• **PASSAGE TO READ**:
__________________________________________________
On 7/12/21 4:26 am, 'Andrey Sychev' via Brewtus wrote:
I finally got around to perform electrical test on my B2. According to WLL tech support, I needed to perform Continuity and Resistance test with a digital multimeter on the contacts under the covers on the bottom of the machine or unplug the wires and when powered on the fuse would trip.Somehow my multimeter shows 1 whether or not I touch the contacts, so I unplugged the wires one boiler at a time and neither time the fuse tripped. Any idea what that means? Thanks

Caution: retired university academic speaking here :)

OK - so take the multimeter; switch to ohms (Greek capital Omega/R/depends-on-the-maker...).  Put the two test leads together and the reading should fall to zero and it might also beep at you.  That's a short circuit/low-resistance.  If the meter does not do that there is a problem with the meter!

I assume you're 110V, mine is 240V.  Both will kill you and it'll be very unpleasant while it happens - make sure you have the plug visible on the bench at all times!
__________________________________________________
• **REQUIRED TASKS**:
1. List the machine parts named in the first message of the email about the B2 electrical test.
2. Answer these questions from the email about the B2 electrical test:
(a) Which two tests did WLL tech support say to perform with a digital multimeter?
(b) What does the multimeter show whether or not the contacts are touched?
(c) What voltage is the replier's machine?
3. Copy the stretch of the email about the B2 electrical test from "I assume you're" through "at all times!", replacing "bench" with "table".

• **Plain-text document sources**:
__________________________________________________
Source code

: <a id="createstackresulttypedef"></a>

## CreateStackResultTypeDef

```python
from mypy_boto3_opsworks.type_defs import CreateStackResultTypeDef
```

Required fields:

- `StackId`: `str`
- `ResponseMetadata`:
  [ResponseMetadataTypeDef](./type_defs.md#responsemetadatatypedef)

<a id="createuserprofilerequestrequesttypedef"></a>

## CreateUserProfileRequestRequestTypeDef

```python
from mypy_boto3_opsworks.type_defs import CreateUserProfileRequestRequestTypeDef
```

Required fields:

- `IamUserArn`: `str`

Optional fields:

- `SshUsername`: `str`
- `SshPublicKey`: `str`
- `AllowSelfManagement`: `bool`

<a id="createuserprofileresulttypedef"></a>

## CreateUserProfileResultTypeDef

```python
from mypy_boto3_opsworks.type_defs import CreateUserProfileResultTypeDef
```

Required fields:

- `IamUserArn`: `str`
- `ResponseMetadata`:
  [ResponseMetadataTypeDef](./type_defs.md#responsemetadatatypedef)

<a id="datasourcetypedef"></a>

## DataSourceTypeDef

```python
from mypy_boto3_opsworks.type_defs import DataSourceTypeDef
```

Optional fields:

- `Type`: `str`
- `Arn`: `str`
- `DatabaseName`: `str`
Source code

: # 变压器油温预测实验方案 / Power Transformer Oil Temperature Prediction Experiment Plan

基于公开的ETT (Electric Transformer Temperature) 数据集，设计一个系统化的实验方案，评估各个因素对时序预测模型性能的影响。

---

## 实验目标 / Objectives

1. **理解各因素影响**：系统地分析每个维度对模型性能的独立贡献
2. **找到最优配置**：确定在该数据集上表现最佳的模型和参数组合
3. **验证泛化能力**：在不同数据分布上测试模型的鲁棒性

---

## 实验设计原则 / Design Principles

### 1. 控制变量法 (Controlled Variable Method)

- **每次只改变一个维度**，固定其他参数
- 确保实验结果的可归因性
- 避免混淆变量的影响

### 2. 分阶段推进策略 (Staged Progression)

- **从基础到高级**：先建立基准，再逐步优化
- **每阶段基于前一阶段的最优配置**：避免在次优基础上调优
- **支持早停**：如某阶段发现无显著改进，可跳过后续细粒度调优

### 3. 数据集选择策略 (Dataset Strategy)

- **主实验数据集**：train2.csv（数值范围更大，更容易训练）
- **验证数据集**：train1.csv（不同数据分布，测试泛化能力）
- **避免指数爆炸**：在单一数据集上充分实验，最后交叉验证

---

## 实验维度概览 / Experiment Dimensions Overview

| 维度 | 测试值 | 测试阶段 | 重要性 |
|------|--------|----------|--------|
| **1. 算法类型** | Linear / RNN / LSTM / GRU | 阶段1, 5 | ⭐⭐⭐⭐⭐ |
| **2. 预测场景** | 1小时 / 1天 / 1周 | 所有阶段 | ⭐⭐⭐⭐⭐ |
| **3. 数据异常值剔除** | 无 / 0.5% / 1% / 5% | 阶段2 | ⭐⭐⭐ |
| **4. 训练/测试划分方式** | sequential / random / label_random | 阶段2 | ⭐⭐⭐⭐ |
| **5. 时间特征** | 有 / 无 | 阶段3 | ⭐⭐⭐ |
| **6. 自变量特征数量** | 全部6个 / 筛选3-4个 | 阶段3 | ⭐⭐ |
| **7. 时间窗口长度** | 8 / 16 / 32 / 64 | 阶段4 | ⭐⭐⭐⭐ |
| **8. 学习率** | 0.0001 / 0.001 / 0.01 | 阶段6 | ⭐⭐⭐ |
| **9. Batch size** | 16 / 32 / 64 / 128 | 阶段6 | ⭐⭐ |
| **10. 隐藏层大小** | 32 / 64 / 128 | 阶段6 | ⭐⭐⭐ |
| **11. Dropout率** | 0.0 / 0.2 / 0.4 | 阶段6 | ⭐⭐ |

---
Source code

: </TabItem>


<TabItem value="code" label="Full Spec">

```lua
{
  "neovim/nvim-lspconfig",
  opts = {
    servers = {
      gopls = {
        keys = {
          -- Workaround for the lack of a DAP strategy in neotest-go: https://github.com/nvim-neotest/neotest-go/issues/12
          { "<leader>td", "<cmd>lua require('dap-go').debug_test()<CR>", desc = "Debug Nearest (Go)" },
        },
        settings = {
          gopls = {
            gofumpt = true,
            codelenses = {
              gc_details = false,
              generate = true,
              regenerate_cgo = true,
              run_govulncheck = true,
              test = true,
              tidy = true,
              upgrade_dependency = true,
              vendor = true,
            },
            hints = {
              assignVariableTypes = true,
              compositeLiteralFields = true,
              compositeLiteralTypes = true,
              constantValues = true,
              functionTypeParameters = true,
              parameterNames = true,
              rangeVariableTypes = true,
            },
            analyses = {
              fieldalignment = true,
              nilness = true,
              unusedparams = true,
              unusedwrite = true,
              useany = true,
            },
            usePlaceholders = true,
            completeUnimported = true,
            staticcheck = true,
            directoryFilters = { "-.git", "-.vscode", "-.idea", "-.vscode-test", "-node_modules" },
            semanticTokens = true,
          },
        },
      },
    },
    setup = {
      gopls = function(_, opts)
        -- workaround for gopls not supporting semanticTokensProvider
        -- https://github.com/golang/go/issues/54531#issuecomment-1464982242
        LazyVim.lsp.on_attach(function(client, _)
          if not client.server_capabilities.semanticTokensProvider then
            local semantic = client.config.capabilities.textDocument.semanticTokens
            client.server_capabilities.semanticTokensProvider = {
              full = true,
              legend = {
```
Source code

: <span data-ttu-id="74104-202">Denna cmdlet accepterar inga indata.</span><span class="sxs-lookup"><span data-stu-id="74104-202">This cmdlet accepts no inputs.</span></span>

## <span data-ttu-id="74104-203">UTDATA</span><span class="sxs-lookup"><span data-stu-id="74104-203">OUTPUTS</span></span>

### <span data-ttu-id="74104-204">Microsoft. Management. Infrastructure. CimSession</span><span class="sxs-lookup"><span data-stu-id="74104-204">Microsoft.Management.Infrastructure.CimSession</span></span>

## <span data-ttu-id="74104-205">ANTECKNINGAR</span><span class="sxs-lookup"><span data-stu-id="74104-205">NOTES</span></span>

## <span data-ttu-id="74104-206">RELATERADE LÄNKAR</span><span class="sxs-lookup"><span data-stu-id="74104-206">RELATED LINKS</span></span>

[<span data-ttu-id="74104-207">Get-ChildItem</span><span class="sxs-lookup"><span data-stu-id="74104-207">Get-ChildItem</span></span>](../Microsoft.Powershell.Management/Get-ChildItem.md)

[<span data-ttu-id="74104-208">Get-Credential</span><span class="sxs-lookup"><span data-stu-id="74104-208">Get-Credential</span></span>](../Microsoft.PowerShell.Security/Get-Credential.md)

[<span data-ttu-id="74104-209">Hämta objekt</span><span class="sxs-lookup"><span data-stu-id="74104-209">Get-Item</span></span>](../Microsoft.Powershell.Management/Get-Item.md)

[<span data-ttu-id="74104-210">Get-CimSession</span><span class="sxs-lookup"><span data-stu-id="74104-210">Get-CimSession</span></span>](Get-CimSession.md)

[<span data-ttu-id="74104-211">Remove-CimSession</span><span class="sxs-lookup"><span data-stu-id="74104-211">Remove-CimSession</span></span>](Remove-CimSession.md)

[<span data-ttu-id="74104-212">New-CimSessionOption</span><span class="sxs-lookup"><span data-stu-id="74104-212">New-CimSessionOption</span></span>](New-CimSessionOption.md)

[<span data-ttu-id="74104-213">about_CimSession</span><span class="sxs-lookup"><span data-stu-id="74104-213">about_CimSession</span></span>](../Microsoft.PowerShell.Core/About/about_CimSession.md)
__________________________________________________
• **REPLIES**:
1.
- Contacts
- Covers (on the bottom of the machine)
- Wires
- Fuse
- Boiler

2.
(a) A Continuity test and a Resistance test.
(b) It shows 1.
(c) 240V.

3.
I assume you're 110V, mine is 240V.  Both will kill you and it'll be very unpleasant while it happens - make sure you have the plug visible on the table at all times!